Please reproduce, unchanged, only the lines between the one holding "Rendered at 1654 by 1241 pixels." and the one holding "picture [0, 1124, 1654, 1241]", inclusive.

..............................

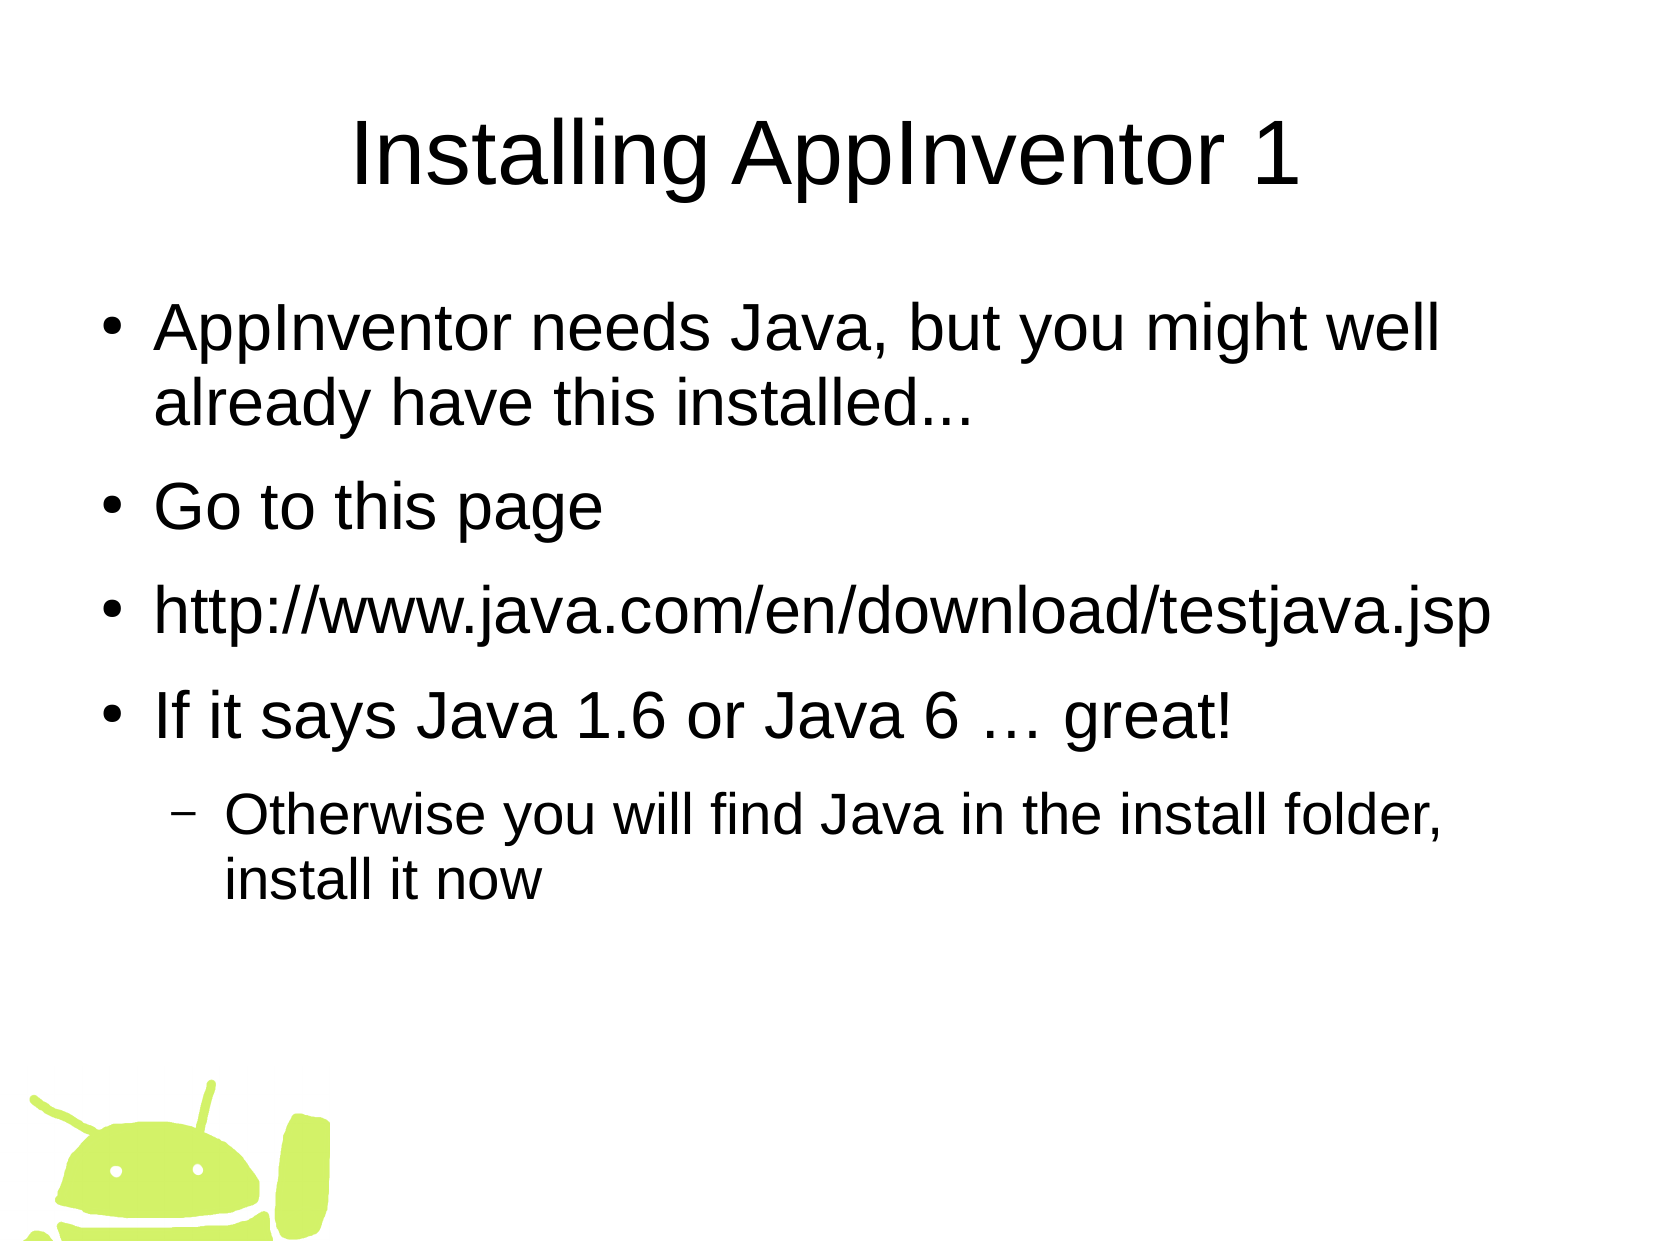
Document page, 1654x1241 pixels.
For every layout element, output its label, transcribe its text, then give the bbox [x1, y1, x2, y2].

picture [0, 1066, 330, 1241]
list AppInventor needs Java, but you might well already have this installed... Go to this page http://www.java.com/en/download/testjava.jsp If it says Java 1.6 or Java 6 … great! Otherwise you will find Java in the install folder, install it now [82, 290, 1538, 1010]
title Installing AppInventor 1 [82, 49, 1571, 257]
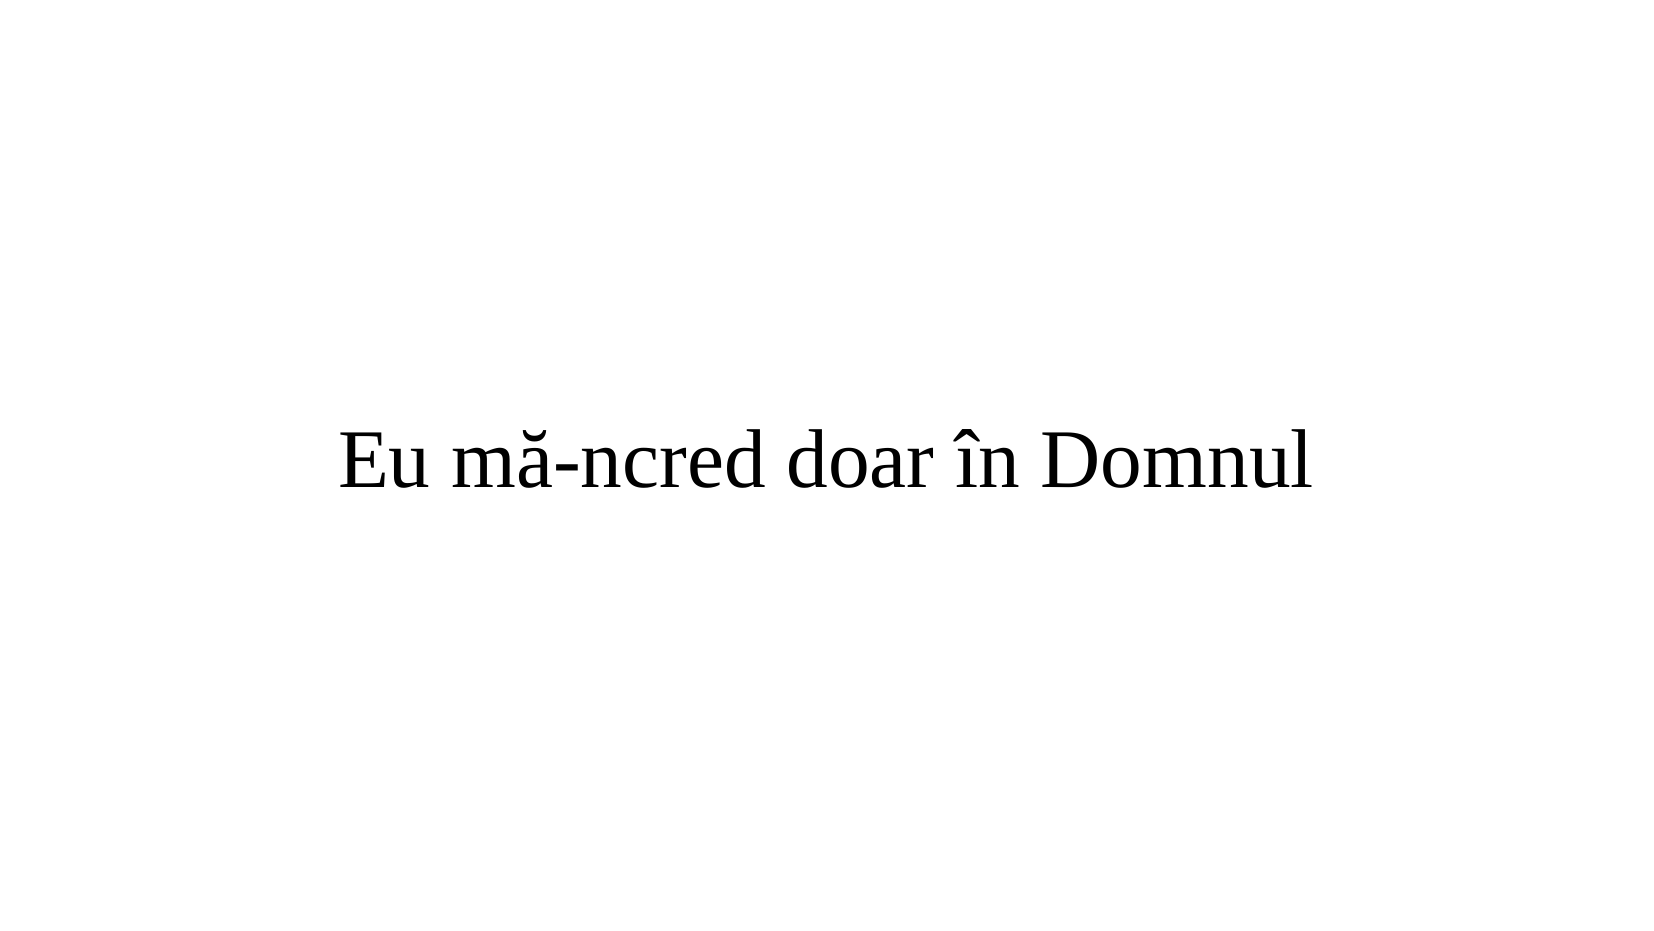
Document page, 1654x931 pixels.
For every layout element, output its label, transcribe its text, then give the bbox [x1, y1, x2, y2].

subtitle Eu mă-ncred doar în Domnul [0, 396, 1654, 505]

..............................

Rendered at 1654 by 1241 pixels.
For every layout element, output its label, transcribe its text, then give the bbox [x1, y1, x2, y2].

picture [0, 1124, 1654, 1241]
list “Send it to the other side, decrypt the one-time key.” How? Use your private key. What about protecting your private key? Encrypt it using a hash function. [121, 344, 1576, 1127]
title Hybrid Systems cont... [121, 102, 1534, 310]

..............................

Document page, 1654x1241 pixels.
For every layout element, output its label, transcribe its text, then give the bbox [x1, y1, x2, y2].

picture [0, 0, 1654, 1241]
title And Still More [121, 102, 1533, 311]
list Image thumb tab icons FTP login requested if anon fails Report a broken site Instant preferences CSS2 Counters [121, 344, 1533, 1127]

..............................

(Solution for this exercise):
Rendered at 1654 by 1241 pixels.
For every layout element, output its label, transcribe its text, then give the bbox [x1, y1, x2, y2].

picture [0, 1124, 1654, 1241]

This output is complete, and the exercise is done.